Detail of the crack pixel detection and characterization process, compared to a reference label

Using the Nikon D7000 camera employed in this work at a distance of 1–2 m distance and a focal length of 80–100 mm, the minimum detectable width is approximately 0.05 mm/pixel [26]. This limitation dictates a lower boundary in the crack identification size. Indeed, cracks thinner than 0.05 mm would either be identified as cracks with zero-pixel width or not identified. This phenomenon can be observed in the detail highlighted with dashed contour in Fig. 11. The camera employed in this study is considered a consumer-grade camera and is comparable of the cameras employed in most inspection drones employed in literature studies [31].

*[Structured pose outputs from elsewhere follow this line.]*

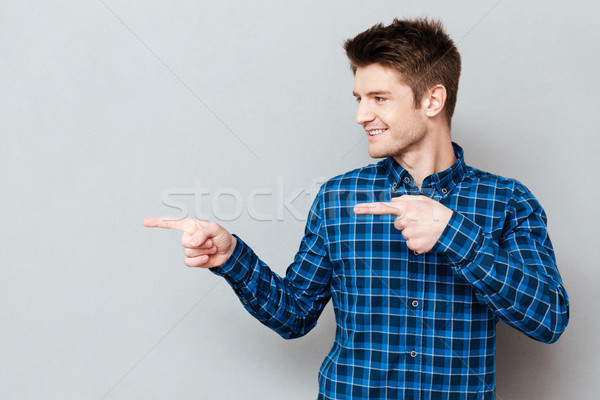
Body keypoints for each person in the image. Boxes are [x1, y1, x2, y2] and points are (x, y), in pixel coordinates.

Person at [144, 18, 569, 400]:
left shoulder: (508, 201)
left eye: (380, 98)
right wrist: (231, 256)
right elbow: (294, 315)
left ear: (433, 100)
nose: (362, 115)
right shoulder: (337, 198)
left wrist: (454, 234)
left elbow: (549, 318)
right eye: (359, 98)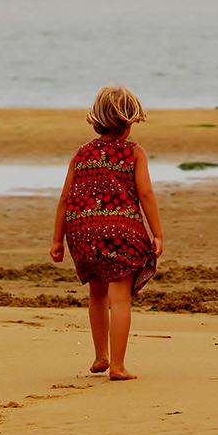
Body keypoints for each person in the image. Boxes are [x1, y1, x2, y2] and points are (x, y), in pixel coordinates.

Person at [50, 85, 164, 381]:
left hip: (83, 232)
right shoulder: (134, 152)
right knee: (120, 298)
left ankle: (100, 356)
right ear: (128, 123)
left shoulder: (82, 153)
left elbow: (65, 197)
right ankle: (117, 365)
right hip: (120, 232)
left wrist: (57, 239)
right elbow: (146, 193)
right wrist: (158, 233)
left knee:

As a further comparison, the results obtained using only the Sobel edge detection method (applied using the same parameters of Step 2 of the proposed procedure, see Sect. 2.3) are reported in Fig. 12 for the four selected inspection images. Although this method may perform well with modest noise sources, in this case, shadows, surface textures, and handwrite scripts are detected as possible crack areas, highlighting the need for the proposed Step 1.

Fig. 12
figure 12

Results obtained using the Sobel edge detection method: Inspection 10 (a), 13 (b), 16 (c), and 18 (d)

Further unlabeled inspection images with external objects have been chosen to test the robustness of the procedure with respect to unseen perturbation objects. Figure 13 shows two examples from this dataset that include a red ruler, which was not present in any photo of the training dataset. The identification results are insensitive to this new disturbance source, and the identified crack pixels are in good agreement with the actual crack. Although the numbers and the measurement marks on the rule have a width comparable with that of the cracks and present similar color gradients as cracks, no FPs are detected.

Fig. 13
figure 13

Crack detection using unlabeled images with external objects; from left: original image and identified crack: Inspection 21 (a) and 22 (b)

4 Conclusions

In this paper, a method based on convolutional neural networks and edge detection is proposed to identify fatigue cracks in images acquired from welded connection details of steel structures. The method consists of two steps, first, the classification of small regions in the inspection figure using a convolutional neural network and then subsequent identification of crack pixels in the identified damaged areas. To increase the performance in terms of accuracy, a correction procedure based on morphological operations is implemented. At the end of Step 1, an AUC equal to 0.804 is achieved for the testing dataset. The crack characteristics (length and width) identified in the second step are generally in good agreement with the reference values, identified using manually defined crack labels. Although the identified crack pixels and labels present some discrepancies, mainly due to the subjective labeling in the reference images, the results of the proposed identification method are promising and have shown to be robust to different noise sources, as well as the presence of external objects (i.e., a red measurement ruler) that were not part of the training set.

One of the main advantages of the proposed method over existing techniques is the simple structure of the neural network. Moreover, the classification based on small regions allows considerable simplification of the process to generate the training dataset. In the technique presented in this paper, it is not strictly necessary to precisely label crack pixels in the inspection image; a rough selection of damaged regions is sufficient. The proposed two-step procedure is a valuable tool that may help operators to limit the subjectivity of their evaluations and automatize the crack detection process. In addition, the simple structure of the neural net reduces the required computation power and thus, may allow for computer-aided in situ inspection schemes.